- EXERCISE GOAL
In the listing below, print exactly the lines between the line holding "Which teams will get desperate?" and the line holding "buffers into the", inclusive, and no more.

***** DATA RECORDS *****

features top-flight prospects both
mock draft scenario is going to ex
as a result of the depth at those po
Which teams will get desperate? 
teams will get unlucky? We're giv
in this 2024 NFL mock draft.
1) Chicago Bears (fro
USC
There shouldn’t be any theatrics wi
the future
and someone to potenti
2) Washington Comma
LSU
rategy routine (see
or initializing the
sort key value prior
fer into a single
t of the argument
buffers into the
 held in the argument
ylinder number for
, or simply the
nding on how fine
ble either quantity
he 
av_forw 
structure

*****
***** DATA RECORDS *****

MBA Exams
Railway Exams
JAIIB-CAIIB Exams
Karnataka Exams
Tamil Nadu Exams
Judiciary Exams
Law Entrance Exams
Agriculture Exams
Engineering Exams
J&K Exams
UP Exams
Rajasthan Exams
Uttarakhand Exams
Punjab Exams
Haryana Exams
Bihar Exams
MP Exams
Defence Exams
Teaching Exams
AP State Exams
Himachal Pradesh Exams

*****
***** DATA RECORDS *****

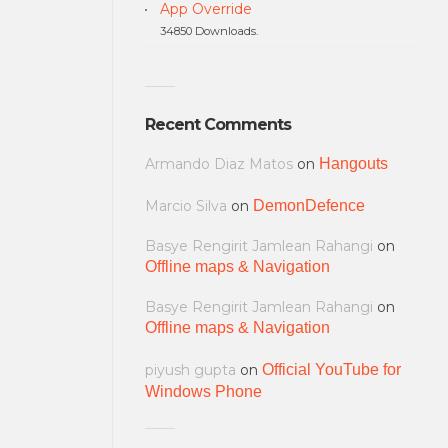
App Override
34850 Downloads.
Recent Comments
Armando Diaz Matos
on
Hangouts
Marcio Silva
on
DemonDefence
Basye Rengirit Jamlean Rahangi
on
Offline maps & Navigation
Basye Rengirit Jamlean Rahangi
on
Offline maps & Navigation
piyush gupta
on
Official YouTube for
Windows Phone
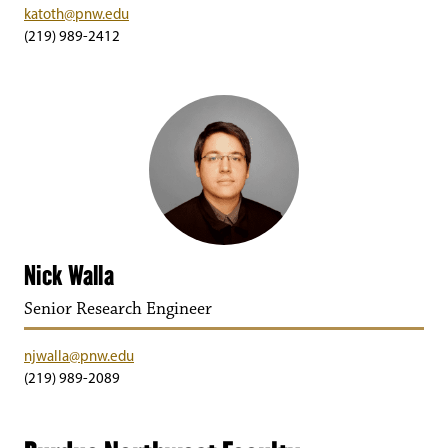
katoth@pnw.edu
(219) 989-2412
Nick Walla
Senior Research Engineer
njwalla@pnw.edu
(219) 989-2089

*****

- EXERCISE RESULT
Which teams will get desperate? 
teams will get unlucky? We're giv
in this 2024 NFL mock draft.
1) Chicago Bears (fro
USC
There shouldn’t be any theatrics wi
the future
and someone to potenti
2) Washington Comma
LSU
rategy routine (see
or initializing the
sort key value prior
fer into a single
t of the argument
buffers into the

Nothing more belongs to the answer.